Vorliegender Text:
Szenen wie diese, die an ein diktatorisches Regime erinnern, gehören zum Alltag an den Aussen- und zunehmend auch an den Binnengrenzen der Europäischen Union. Die obige Schilderung betrifft fünf pakistanische Geflüchtete im Alter zwischen 15 und 45 Jahren. Mitte Juli dieses Jahres wurden sie in Triest von Beamten verhaftet, die sich als Geheimpolizisten ausgegeben hatten.

Die Schilderung ist eines von 892 vergleichbaren Zeugnissen von Geflüchteten, die im «Schwarzbuch der Pushbacks» gesammelt sind. Erstellt wurde das Buch vom Border Violence Monitoring Network (BVMN), einem Zusammenschluss von NGOs und Menschenrechtsinitiativen. Es kritisiert seit Jahren die zunehmende Zahl von Pushbacks, also die illegalen und formlosen Rückschiebungen von Asylsuchenden über eine Grenze, sowie die fehlenden staatlichen Kontroll- und Sanktionsmechanismen. In Auftrag gegeben und finanziert hat das Buch die Fraktion der Linken im EU-Parlament.

Offiziell nicht eingestanden

Letzte Woche, zum Internationalen Tag der MigrantInnen am 18.  Dezember, wurde es per Videoschaltung im Parlament vorgestellt. «Was wir heute auf den Tisch legen, existierte in dieser Form bisher nicht», so Cornelia Ernst, deutsche Abgeordnete der Fraktion der Linken. Das 1500 Seiten umfassende Dokument liefere «deutliche Beweise, dass an den Aussengrenzen strukturell und beabsichtigt staatliche Gewalt gegen Geflüchtete ausgeübt wird» – mit dem Zweck, ihre Einreise zu verhindern.

Pushbacks, betont das Schwarzbuch, verstossen gegen das in der universellen Erklärung der Menschenrechte enthaltene Recht auf Asyl, die Grundrechtscharta der EU sowie das in der Genfer Flüchtlingskonvention festgelegte Prinzip der Nichtzurückweisung. Trotzdem hätten sie sich vor allem seit der Schliessung der sogenannten Balkanroute 2016 zunehmend zu einer «gut koordinierten, systematischen Praxis» entwickelt, die offiziell nicht eingestanden werde.

Aufgaben:
1. Zitieren Sie wörtlich aus dem Text über das Schwarzbuch der Pushbacks den Abschnitt, der bei den Worten „Die Schilderung ist“ einsetzt und nach den Worten „Linken im EU-Parlament.“ endet.
2. Führen Sie alle Rechtsdokumente auf, deren Bestimmungen Pushbacks laut dem Text über das Schwarzbuch der Pushbacks verletzen.
Die Daten stehen in keinem Zusammenhang mit dem Text.

Bereitgestellte Daten:
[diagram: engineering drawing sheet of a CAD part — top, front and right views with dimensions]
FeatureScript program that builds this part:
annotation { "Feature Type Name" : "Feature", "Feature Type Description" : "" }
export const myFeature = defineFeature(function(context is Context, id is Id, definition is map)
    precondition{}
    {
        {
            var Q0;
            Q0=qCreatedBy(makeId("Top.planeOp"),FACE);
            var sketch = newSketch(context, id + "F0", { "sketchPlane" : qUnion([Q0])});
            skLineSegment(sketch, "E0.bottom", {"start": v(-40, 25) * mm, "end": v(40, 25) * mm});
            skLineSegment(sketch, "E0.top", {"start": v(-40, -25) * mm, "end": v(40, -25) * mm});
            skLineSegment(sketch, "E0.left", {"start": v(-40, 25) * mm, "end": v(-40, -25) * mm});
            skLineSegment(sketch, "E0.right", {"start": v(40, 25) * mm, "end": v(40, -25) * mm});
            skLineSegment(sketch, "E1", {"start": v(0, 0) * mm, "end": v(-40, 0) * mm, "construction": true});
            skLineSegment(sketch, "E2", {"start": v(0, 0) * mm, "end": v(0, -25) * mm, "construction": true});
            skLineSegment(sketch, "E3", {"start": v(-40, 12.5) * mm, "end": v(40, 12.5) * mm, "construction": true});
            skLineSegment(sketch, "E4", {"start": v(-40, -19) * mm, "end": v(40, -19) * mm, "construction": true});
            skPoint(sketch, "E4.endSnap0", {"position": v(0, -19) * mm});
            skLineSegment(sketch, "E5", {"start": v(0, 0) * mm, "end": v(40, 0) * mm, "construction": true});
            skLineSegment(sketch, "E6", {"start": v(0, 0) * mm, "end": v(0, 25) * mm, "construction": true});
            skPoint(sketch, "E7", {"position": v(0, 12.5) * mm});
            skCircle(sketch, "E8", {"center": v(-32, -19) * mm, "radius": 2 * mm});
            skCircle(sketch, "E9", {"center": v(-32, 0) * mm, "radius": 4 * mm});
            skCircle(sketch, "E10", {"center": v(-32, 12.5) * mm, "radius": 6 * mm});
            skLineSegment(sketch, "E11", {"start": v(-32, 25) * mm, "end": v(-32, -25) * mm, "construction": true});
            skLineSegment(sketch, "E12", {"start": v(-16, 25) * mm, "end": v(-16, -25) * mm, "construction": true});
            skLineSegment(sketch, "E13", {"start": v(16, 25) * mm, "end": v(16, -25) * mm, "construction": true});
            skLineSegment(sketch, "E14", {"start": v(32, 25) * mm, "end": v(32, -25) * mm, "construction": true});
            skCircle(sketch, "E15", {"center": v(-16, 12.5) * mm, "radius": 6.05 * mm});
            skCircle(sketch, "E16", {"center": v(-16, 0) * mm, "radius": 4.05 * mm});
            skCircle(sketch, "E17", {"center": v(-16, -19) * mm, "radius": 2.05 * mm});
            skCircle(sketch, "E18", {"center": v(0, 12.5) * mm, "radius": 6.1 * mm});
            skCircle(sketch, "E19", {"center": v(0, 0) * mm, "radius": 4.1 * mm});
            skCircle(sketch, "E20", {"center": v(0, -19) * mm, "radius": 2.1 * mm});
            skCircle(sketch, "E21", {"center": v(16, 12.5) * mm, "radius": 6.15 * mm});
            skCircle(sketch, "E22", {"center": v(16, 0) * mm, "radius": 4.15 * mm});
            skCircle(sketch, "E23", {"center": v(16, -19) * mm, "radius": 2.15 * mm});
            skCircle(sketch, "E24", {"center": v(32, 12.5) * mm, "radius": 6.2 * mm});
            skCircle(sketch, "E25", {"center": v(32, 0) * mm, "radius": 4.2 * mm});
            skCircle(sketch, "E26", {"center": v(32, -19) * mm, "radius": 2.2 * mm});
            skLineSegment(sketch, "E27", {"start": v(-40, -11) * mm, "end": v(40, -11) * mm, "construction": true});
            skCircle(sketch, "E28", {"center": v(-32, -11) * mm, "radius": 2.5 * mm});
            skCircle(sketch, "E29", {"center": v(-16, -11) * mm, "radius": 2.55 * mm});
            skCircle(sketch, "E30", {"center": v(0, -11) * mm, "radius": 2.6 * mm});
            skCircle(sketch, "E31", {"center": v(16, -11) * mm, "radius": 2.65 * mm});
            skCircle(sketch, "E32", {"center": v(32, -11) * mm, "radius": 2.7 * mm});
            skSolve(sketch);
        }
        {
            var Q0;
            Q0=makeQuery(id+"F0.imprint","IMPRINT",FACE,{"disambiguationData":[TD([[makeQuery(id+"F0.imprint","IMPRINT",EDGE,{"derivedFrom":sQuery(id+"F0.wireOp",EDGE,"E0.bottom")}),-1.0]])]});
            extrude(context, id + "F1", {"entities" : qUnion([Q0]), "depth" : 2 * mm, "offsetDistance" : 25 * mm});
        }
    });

Lösungen:
1.
Die Schilderung ist eines von 892 vergleichbaren Zeugnissen von Geflüchteten, die im «Schwarzbuch der Pushbacks» gesammelt sind. Erstellt wurde das Buch vom Border Violence Monitoring Network (BVMN), einem Zusammenschluss von NGOs und Menschenrechtsinitiativen. Es kritisiert seit Jahren die zunehmende Zahl von Pushbacks, also die illegalen und formlosen Rückschiebungen von Asylsuchenden über eine Grenze, sowie die fehlenden staatlichen Kontroll- und Sanktionsmechanismen. In Auftrag gegeben und finanziert hat das Buch die Fraktion der Linken im EU-Parlament.

2.
- die universelle Erklärung der Menschenrechte
- die Grundrechtscharta der EU
- die Genfer Flüchtlingskonvention